'Freedays' are the 'gather our thoughts' days; Q&As; a general page reviewing the week so far…
Yesterday, on assessing shloka four of Saadhana Panchakam, there was a lot about food. Or more particularly, that food ought not to be thought a lot about!
In as succinct and precise a text as the 'forty steps of practice', that is all fine and well. However, as no doubt all who are paying attention will understand, each 'step' (instruction) could itself become a full and encompassing saadhana. How many are yet to take up the daily scriptural reading? Are we all remembering to dedicate our activity to the Higher in an ever more conscious manner?
Would it not have been logical to have included such a staple thing as approach to food in the first shloka?!
No. For the simple reason that it is a staple of life. The Master understood that to ask the likes of us to beg for and live on chapatti and dahl once a day would be so impractical as to lose his audience before ever getting to the urgent stuff. (Though without doubt, chapatti and dahl are amongst the most nourishing and satisfying of foods!) The fourth shloka is addressed to those who have advanced their spiritual skills and Vedantic understanding to encompass the concept of the body merely being a vehicle requiring fuel in order that the आत्मा/aatmaa (soul) can do the work required to reunify with the Whole.
However, one does not have to wait for a convenient time to take up true spiritual calling. Neither does that mean one must retreat to a convent or ashram to live spiritually. Indeed, the best of all spiritual (and indeed philosophical) challenges, is to take up the call whilst still 'living life' and mingling with Maya.
All of the steps in Saadhana Panchakam can be exercised by all who dedicate themselves to the Higher and this does not mean becoming nuns or monks or sadhus, but simply that the priority becomes Other. This does, in fact, mean that we can take a look at our 'fuel consumption', even at the early stages of saadhana. Again, if we look at the purely functional aspects of diet, can it not be agreed that everyone knows that better food choices are more likely to optimise our health? The concept of 'you are what you eat' has been around for centuries and in a number of cultural threads. Food is also one of the unifying factors, culturally and inter-culturally. Very often, if we understand the basis of a particular cuisine, we are more likely to gain an understanding of the general culture and also, perhaps, to the spiritual culture of a people.

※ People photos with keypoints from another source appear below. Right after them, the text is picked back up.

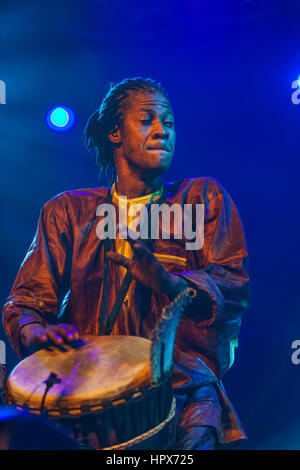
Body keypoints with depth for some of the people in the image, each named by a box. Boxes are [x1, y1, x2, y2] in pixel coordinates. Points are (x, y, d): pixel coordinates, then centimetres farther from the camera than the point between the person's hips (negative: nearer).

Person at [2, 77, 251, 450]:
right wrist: (36, 331, -14)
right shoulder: (68, 210, 13)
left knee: (195, 432, -28)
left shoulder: (203, 197, 9)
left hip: (182, 377, -1)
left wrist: (167, 281, -23)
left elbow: (235, 286, -3)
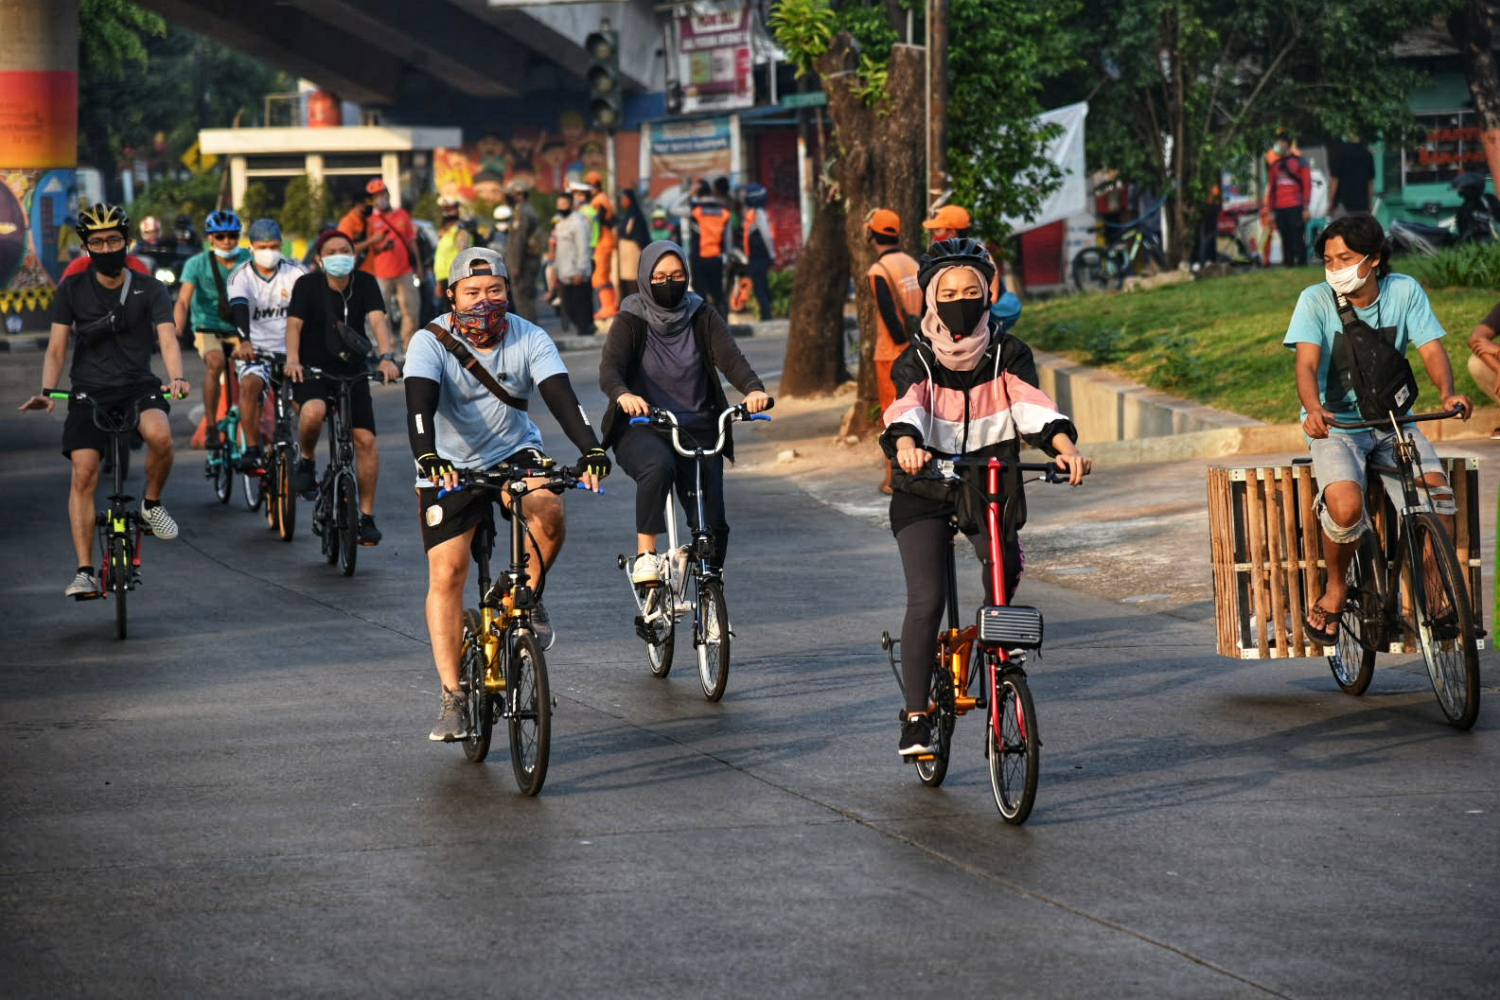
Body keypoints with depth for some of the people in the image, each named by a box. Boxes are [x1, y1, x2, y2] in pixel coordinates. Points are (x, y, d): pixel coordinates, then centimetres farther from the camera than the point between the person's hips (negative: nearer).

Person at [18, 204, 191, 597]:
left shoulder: (149, 290, -1)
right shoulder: (72, 290, 2)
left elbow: (167, 338, -12)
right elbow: (56, 347, 0)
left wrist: (176, 377, -32)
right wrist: (47, 391, -18)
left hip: (138, 387, -1)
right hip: (89, 392, 1)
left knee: (159, 434, -33)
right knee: (84, 474, -14)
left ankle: (152, 503, -3)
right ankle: (84, 571, -11)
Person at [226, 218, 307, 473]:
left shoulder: (295, 272, -1)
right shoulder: (241, 276, -4)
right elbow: (239, 309, -21)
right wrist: (244, 342, -40)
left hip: (290, 350, 1)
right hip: (255, 351, -1)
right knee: (250, 383, -30)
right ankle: (252, 450, -23)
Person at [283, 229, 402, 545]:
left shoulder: (365, 283, -4)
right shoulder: (308, 285, -9)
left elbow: (378, 320, -16)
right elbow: (294, 324, -18)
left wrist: (386, 357, -34)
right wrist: (292, 359, -37)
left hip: (353, 372, 3)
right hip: (312, 371, -2)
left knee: (365, 440, -7)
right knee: (313, 412, -35)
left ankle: (366, 516, 4)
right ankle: (306, 461, -3)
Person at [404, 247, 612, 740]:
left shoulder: (530, 340, -12)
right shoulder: (432, 342, -17)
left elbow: (562, 397, -23)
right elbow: (419, 404, -31)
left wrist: (591, 449, -41)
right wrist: (427, 458, -50)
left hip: (514, 453, 1)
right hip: (449, 467, -1)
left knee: (548, 515, -30)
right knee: (446, 574, -9)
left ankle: (529, 598, 0)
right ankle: (452, 698, -2)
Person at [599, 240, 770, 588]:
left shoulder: (702, 317, 5)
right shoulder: (630, 321, -1)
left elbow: (730, 357, -11)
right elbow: (609, 368, -17)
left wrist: (754, 388, -33)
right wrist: (623, 395, -41)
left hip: (697, 429, 3)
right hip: (641, 429, -3)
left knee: (712, 523, -8)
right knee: (658, 466, -38)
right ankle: (645, 555, -29)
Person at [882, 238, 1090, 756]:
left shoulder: (1007, 354, -3)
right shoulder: (916, 360, -7)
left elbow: (1031, 401, -20)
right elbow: (906, 405, -27)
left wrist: (1064, 444, -40)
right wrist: (905, 443, -51)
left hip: (991, 485, 2)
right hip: (926, 492, -2)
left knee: (1006, 566, -24)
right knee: (926, 601, -14)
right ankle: (916, 717, -4)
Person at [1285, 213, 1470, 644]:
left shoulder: (1404, 292, -3)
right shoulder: (1316, 300, -9)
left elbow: (1431, 349, -8)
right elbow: (1306, 365, -20)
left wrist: (1448, 394, -30)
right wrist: (1314, 409, -42)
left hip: (1393, 419, 2)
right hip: (1335, 424, -2)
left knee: (1436, 492, -24)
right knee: (1346, 506, -30)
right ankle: (1335, 588, -1)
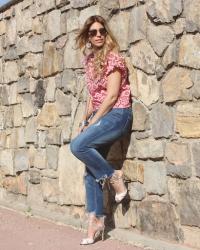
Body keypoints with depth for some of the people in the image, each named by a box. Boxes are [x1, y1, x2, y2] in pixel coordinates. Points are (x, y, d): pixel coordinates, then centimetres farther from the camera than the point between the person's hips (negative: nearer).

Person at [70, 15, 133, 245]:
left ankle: (112, 176, -5)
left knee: (78, 145, -26)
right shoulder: (89, 60, 12)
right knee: (91, 172, 2)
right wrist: (86, 120, 6)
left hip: (117, 114, -8)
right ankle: (96, 221, 8)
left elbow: (112, 95, -15)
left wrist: (93, 122, -14)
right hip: (99, 116, 8)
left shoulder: (112, 57, -10)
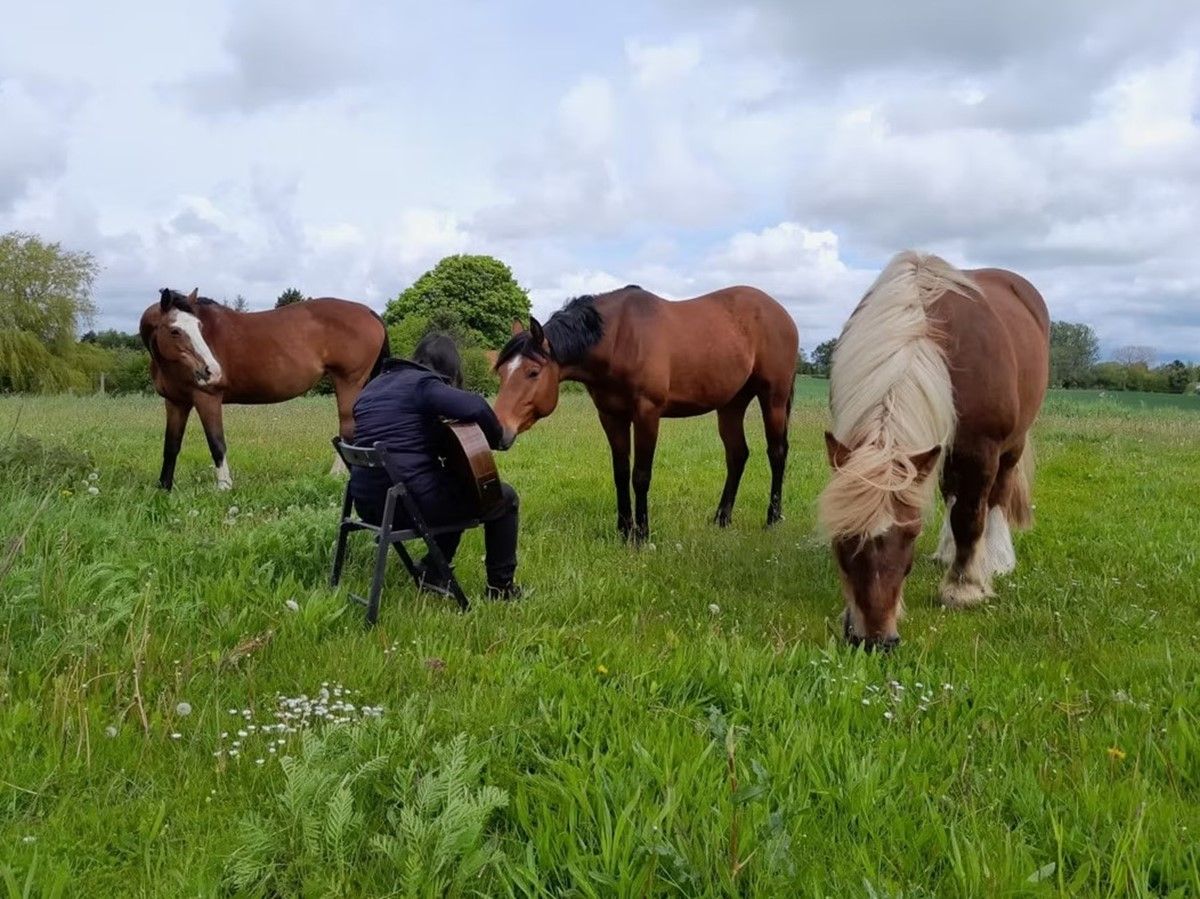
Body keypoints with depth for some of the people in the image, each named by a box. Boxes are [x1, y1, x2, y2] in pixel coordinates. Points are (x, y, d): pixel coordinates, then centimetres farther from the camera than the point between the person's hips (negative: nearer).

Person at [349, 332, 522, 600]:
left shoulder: (372, 386, 16)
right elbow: (475, 407, -25)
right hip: (412, 501, -9)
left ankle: (433, 570, 28)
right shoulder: (423, 384, -9)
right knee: (505, 498, 12)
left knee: (458, 490, 34)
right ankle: (500, 586, 18)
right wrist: (496, 439, -7)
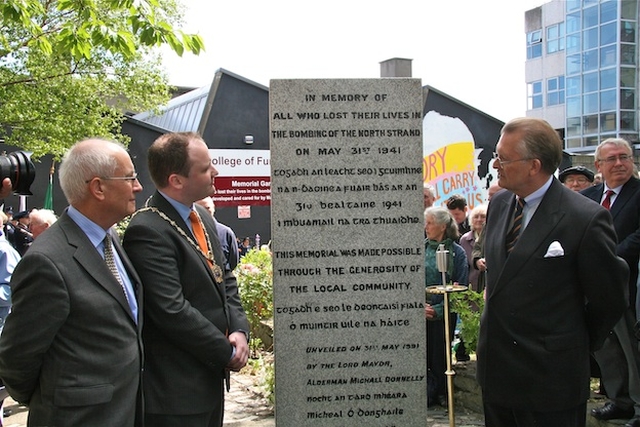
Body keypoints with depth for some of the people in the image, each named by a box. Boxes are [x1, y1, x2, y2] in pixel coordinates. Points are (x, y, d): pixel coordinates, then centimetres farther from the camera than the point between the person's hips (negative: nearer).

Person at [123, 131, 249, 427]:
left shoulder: (202, 216, 8)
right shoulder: (148, 230, -20)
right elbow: (173, 311, -24)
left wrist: (239, 330, -2)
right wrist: (228, 352, -13)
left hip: (211, 378, 8)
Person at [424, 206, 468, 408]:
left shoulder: (457, 252, -3)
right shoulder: (421, 249, 4)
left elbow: (460, 287, -4)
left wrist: (438, 310, -12)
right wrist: (420, 305, -10)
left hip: (444, 314, -2)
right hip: (421, 314, 2)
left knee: (440, 356, 7)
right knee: (423, 354, 0)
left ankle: (442, 394, 24)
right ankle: (428, 394, 14)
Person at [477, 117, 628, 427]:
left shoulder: (587, 218, -18)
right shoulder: (499, 203, 4)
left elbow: (609, 300, -7)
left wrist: (579, 346, 4)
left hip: (550, 377, -6)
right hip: (495, 368, 7)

Whilst the basis of Sanskrit culture is vegetarianism, it has to be acknowledged that in some areas of the globe, there was, historically, no option to obtain plant foods. The Polar regions are the obvious comparison here. Even in the lower Northern areas, whilst vegetables could be obtained, it can be understood how a culture of flesh-consumption grew up.
In this modern age, however, with the wonder of science and transportation, plant foods have become available to all. The difference now is making a choice. As intellectual, spiritual beings we can become intelligent about our fuel consumption.
This applies also to the 'food' of other senses. All spiritual philosophies dictate at the very least, moderation in all things. Similarly, abstinence from the consumption of items which are known to alter our perception on life or to pose a severe risk to health of self or others is a common factor in various philosophies. This is not a revelationary (neither revolutionary!) idea. Nor is the idea that food is a highly emotive constant in life. Whole societies have been controlled when their food supplies have been controlled. Think sieges, think famines, think glut…
Glut? Yes. "Western" society is led around by its nose - or should that be stomach?! Fast foods have become a scourge, prepackaged supermarket meals will proclaim their benefits but none of their pitfalls.
We will discuss more on food, particularly when it comes to the Vedantic concepts of the three qualities, but for the time being consider whether you may be able (if not already) to undertake vegetarianism. Ponder the possibility of at least taking up, say, three days a week, of eating without meat. Think about whether you could make one day a fortnight a day of fasting. Note within yourself as you look at these things, of the excuses which arise within; the justifications which we are so adept at manufacturing for ourselves and the hurdles we can find to block our change.
If there is one thing guaranteed to trip up anyone seeking to make spiritual change in life, it will be this!